Supplied information section start

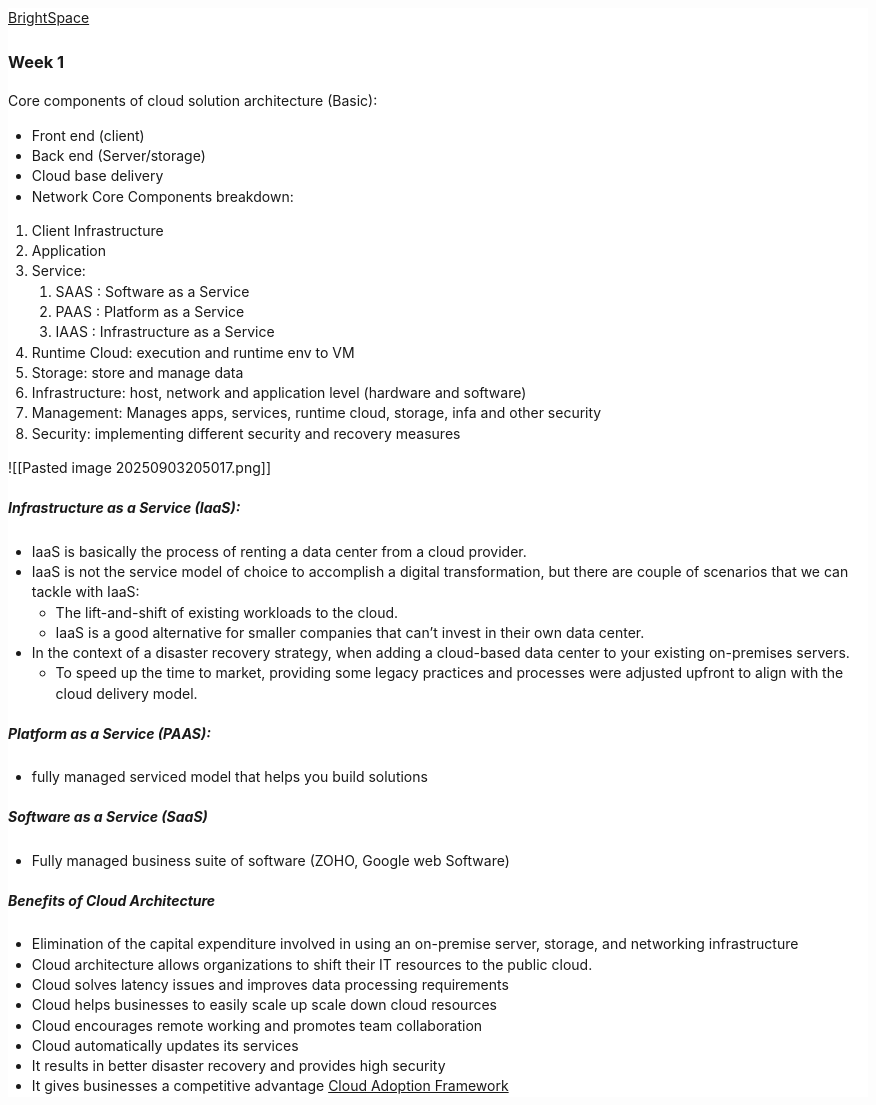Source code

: [BrightSpace](https://brightspace.algonquincollege.com/d2l/home/825142)
### Week 1

Core components of cloud solution architecture (Basic):
- Front end (client)
- Back end (Server/storage)
- Cloud base delivery 
- Network
 Core Components breakdown:
 1. Client Infrastructure
 2. Application
 3. Service:
	 1. SAAS : Software as a Service
	 2. PAAS : Platform as a Service
	 3. IAAS : Infrastructure as a Service
4. Runtime Cloud: execution and runtime env to VM
5. Storage: store and manage data
6. Infrastructure: host, network and application level (hardware and software)
7. Management: Manages apps, services, runtime cloud, storage, infa and other security
8. Security: implementing different security and recovery measures

![[Pasted image 20250903205017.png]]
##### Infrastructure as a Service (IaaS):
- IaaS is basically the process of renting a data center from a cloud provider.  
- IaaS is not the service model of choice to accomplish a digital transformation, but there are couple of scenarios that we can tackle with IaaS:  
	- The lift-and-shift of existing workloads to the cloud.  
	- IaaS is a good alternative for smaller companies that can’t invest in their own data center.  
- In the context of a disaster recovery strategy, when adding a cloud-based data center to your existing on-premises servers.  
	- To speed up the time to market, providing some legacy practices and processes were adjusted upfront to align with the cloud delivery model.

##### Platform as a Service (PAAS):
- fully managed serviced model that helps you build solutions

##### Software as a Service (SaaS)
- Fully managed business suite of software (ZOHO, Google web Software)

##### Benefits of Cloud Architecture
- Elimination of the capital expenditure involved in using an on-premise server, storage, and networking infrastructure
- Cloud architecture allows organizations to shift their IT resources to the public cloud.  
- Cloud solves latency issues and improves data processing requirements  
- Cloud helps businesses to easily scale up scale down cloud resources  
- Cloud encourages remote working and promotes team collaboration  
- Cloud automatically updates its services  
- It results in better disaster recovery and provides high security  
- It gives businesses a competitive advantage
[Cloud Adoption Framework](https://learn.microsoft.com/en-us/azure/cloud-adoption-framework/overview)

Supplied information section end

Reproduce the stretch from the line containing "##### Benefits of Cloud Architecture" through the final line above, both included, copying each line unchanged.

##### Benefits of Cloud Architecture
- Elimination of the capital expenditure involved in using an on-premise server, storage, and networking infrastructure
- Cloud architecture allows organizations to shift their IT resources to the public cloud.  
- Cloud solves latency issues and improves data processing requirements  
- Cloud helps businesses to easily scale up scale down cloud resources  
- Cloud encourages remote working and promotes team collaboration  
- Cloud automatically updates its services  
- It results in better disaster recovery and provides high security  
- It gives businesses a competitive advantage
[Cloud Adoption Framework](https://learn.microsoft.com/en-us/azure/cloud-adoption-framework/overview)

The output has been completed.